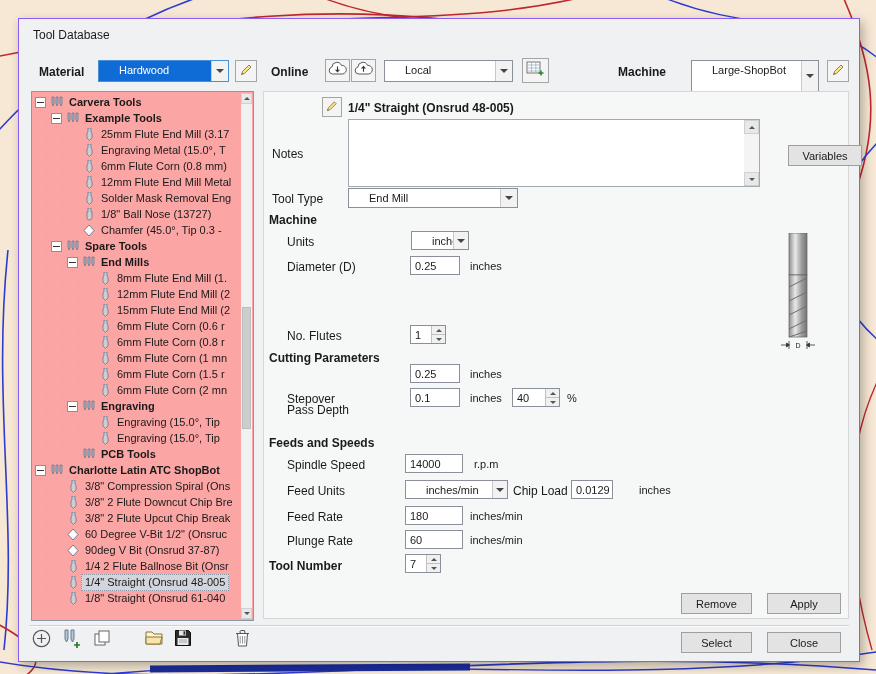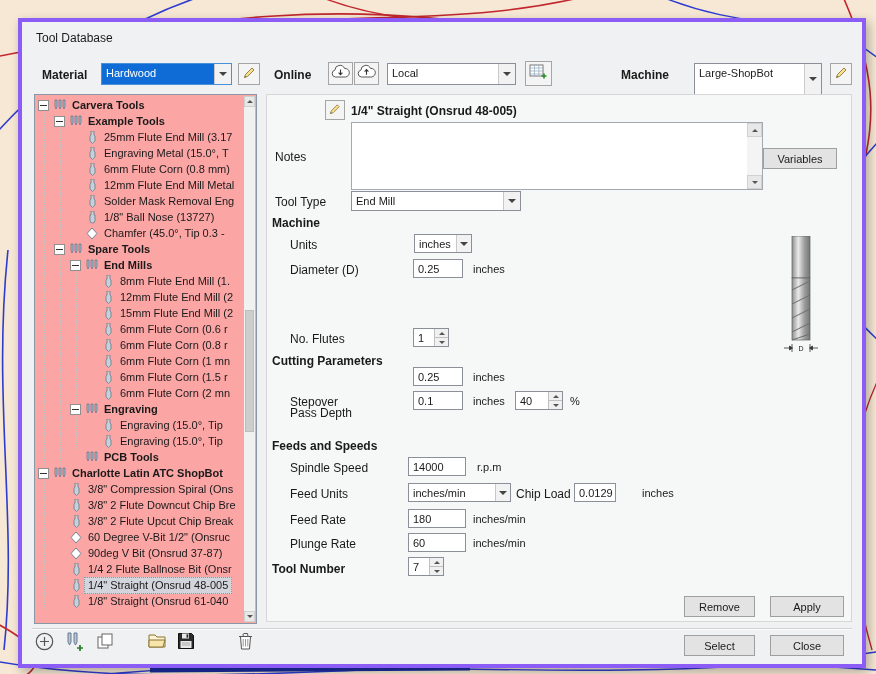--- a/index.html
+++ b/index.html
@@ -12,7 +12,7 @@
   #bg-art{position:absolute;left:0;top:0;}
   .dialog{
     position:absolute;left:18px;top:18px;width:840px;height:642px;
-    background:#f0f1f2;border:4px solid #8b5cf6;
+    background:#f0f1f2;border:1px solid #8b5cf6;
     box-shadow:3px 4px 10px rgba(0,0,0,.28);
   }
   .lbl{position:absolute;font-size:12px;white-space:nowrap;color:#1a1a1a;}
---
→ Job
Check every line above for the string "left" and copy those that have it.

→ Answer for this exercise
   #bg-art{position:absolute;left:0;top:0;}
     position:absolute;left:18px;top:18px;width:840px;height:642px;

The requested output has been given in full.